About this exercise: Check each line of the entries below for the word "Mitochondrial", and copy out the ones that have it.

--- --- ---

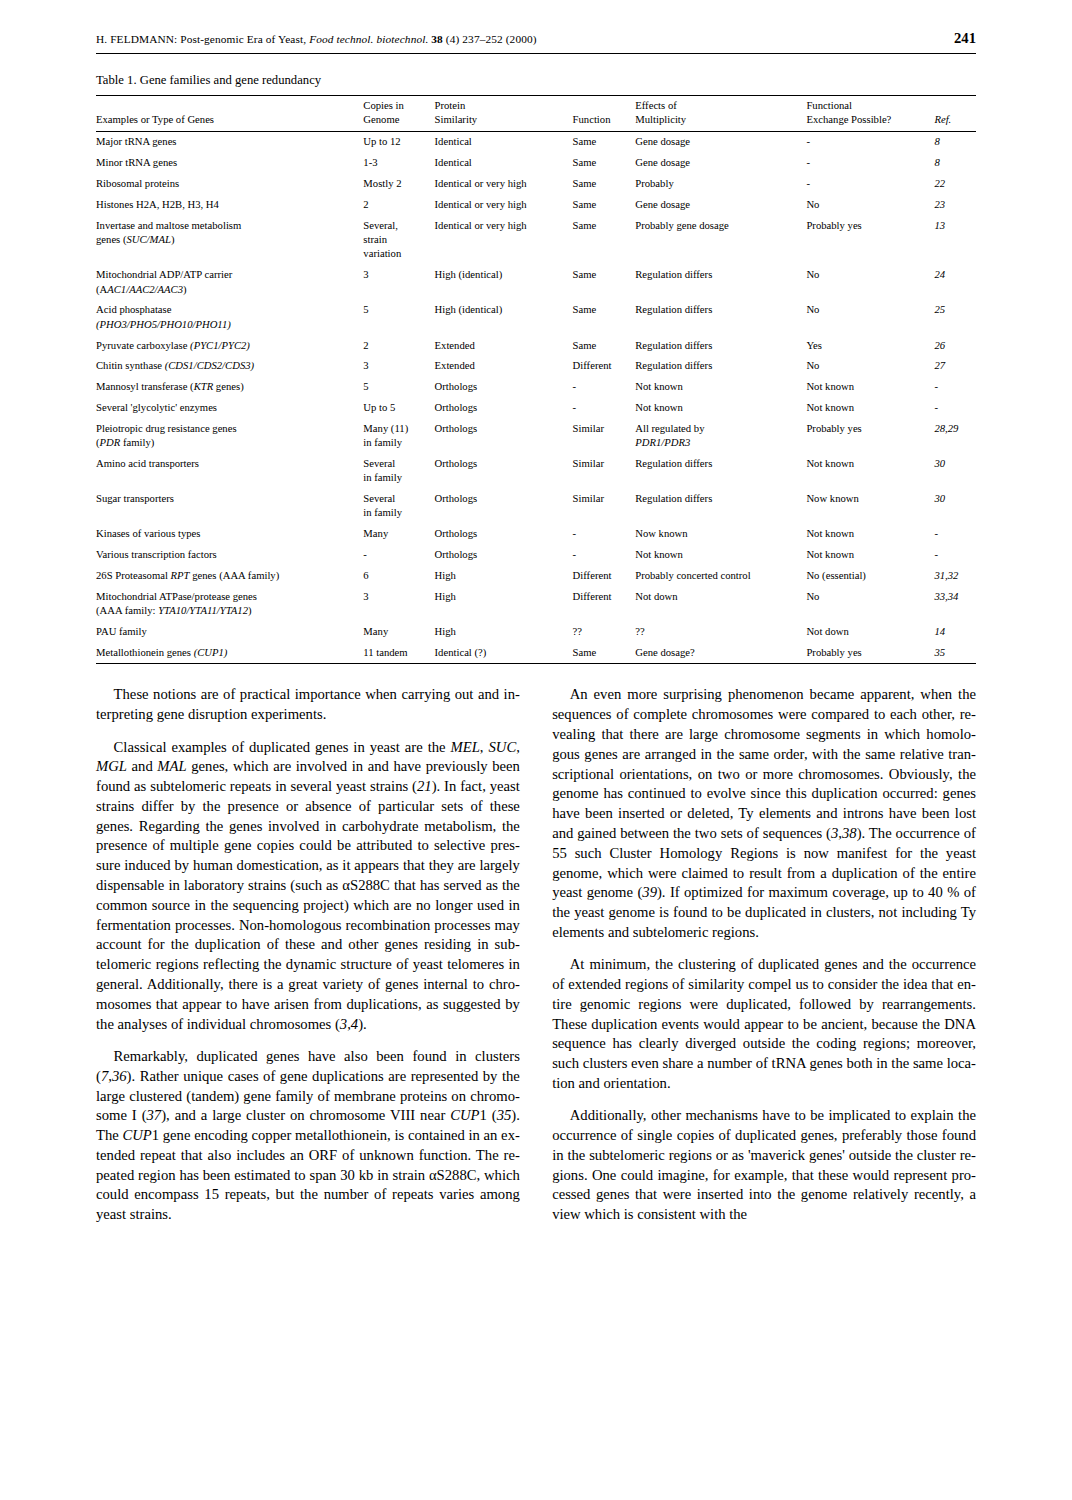H. FELDMANN: Post-genomic Era of Yeast, Food technol. biotechnol. 38 (4) 237–252 (2000) 241
Table 1. Gene families and gene redundancy
| Examples or Type of Genes | Copies in Genome | Protein Similarity | Function | Effects of Multiplicity | Functional Exchange Possible? | Ref. |
| --- | --- | --- | --- | --- | --- | --- |
| Major tRNA genes | Up to 12 | Identical | Same | Gene dosage | - | 8 |
| Minor tRNA genes | 1-3 | Identical | Same | Gene dosage | - | 8 |
| Ribosomal proteins | Mostly 2 | Identical or very high | Same | Probably | - | 22 |
| Histones H2A, H2B, H3, H4 | 2 | Identical or very high | Same | Gene dosage | No | 23 |
| Invertase and maltose metabolism genes ( SUC/MAL ) | Several, strain variation | Identical or very high | Same | Probably gene dosage | Probably yes | 13 |
| Mitochondrial ADP/ATP carrier (A AC1/AAC2/AAC3 ) | 3 | High (identical) | Same | Regulation differs | No | 24 |
| Acid phosphatase (PHO3/PHO5/PHO10/PHO11) | 5 | High (identical) | Same | Regulation differs | No | 25 |
| Pyruvate carboxylase (PYC1/PYC2) | 2 | Extended | Same | Regulation differs | Yes | 26 |
| Chitin synthase (CDS1/CDS2/CDS3) | 3 | Extended | Different | Regulation differs | No | 27 |
| Mannosyl transferase ( KTR genes) | 5 | Orthologs | - | Not known | Not known | - |
| Several 'glycolytic' enzymes | Up to 5 | Orthologs | - | Not known | Not known | - |
| Pleiotropic drug resistance genes ( PDR family) | Many (11) in family | Orthologs | Similar | All regulated by PDR1/PDR3 | Probably yes | 28,29 |
| Amino acid transporters | Several in family | Orthologs | Similar | Regulation differs | Not known | 30 |
| Sugar transporters | Several in family | Orthologs | Similar | Regulation differs | Now known | 30 |
| Kinases of various types | Many | Orthologs | - | Now known | Not known | - |
| Various transcription factors | - | Orthologs | - | Not known | Not known | - |
| 26S Proteasomal RPT genes (AAA family) | 6 | High | Different | Probably concerted control | No (essential) | 31,32 |
| Mitochondrial ATPase/protease genes (AAA family: YTA10/YTA11/YTA12 ) | 3 | High | Different | Not down | No | 33,34 |
| PAU family | Many | High | ?? | ?? | Not down | 14 |
| Metallothionein genes (CUP1) | 11 tandem | Identical (?) | Same | Gene dosage? | Probably yes | 35 |
These notions are of practical importance when carrying out and interpreting gene disruption experiments.
Classical examples of duplicated genes in yeast are the MEL, SUC, MGL and MAL genes, which are involved in and have previously been found as subtelomeric repeats in several yeast strains (21). In fact, yeast strains differ by the presence or absence of particular sets of these genes. Regarding the genes involved in carbohydrate metabolism, the presence of multiple gene copies could be attributed to selective pressure induced by human domestication, as it appears that they are largely dispensable in laboratory strains (such as αS288C that has served as the common source in the sequencing project) which are no longer used in fermentation processes. Non-homologous recombination processes may account for the duplication of these and other genes residing in subtelomeric regions reflecting the dynamic structure of yeast telomeres in general. Additionally, there is a great variety of genes internal to chromosomes that appear to have arisen from duplications, as suggested by the analyses of individual chromosomes (3,4).
Remarkably, duplicated genes have also been found in clusters (7,36). Rather unique cases of gene duplications are represented by the large clustered (tandem) gene family of membrane proteins on chromosome I (37), and a large cluster on chromosome VIII near CUP1 (35). The CUP1 gene encoding copper metallothionein, is contained in an extended repeat that also includes an ORF of unknown function. The repeated region has been estimated to span 30 kb in strain αS288C, which could encompass 15 repeats, but the number of repeats varies among yeast strains.
An even more surprising phenomenon became apparent, when the sequences of complete chromosomes were compared to each other, revealing that there are large chromosome segments in which homologous genes are arranged in the same order, with the same relative transcriptional orientations, on two or more chromosomes. Obviously, the genome has continued to evolve since this duplication occurred: genes have been inserted or deleted, Ty elements and introns have been lost and gained between the two sets of sequences (3,38). The occurrence of 55 such Cluster Homology Regions is now manifest for the yeast genome, which were claimed to result from a duplication of the entire yeast genome (39). If optimized for maximum coverage, up to 40 % of the yeast genome is found to be duplicated in clusters, not including Ty elements and subtelomeric regions.
At minimum, the clustering of duplicated genes and the occurrence of extended regions of similarity compel us to consider the idea that entire genomic regions were duplicated, followed by rearrangements. These duplication events would appear to be ancient, because the DNA sequence has clearly diverged outside the coding regions; moreover, such clusters even share a number of tRNA genes both in the same location and orientation.
Additionally, other mechanisms have to be implicated to explain the occurrence of single copies of duplicated genes, preferably those found in the subtelomeric regions or as 'maverick genes' outside the cluster regions. One could imagine, for example, that these would represent processed genes that were inserted into the genome relatively recently, a view which is consistent with the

--- --- ---

Written solution:
| Mitochondrial ADP/ATP carrier (A AC1/AAC2/AAC3 ) | 3 | High (identical) | Same | Regulation differs | No | 24 |
| Mitochondrial ATPase/protease genes (AAA family: YTA10/YTA11/YTA12 ) | 3 | High | Different | Not down | No | 33,34 |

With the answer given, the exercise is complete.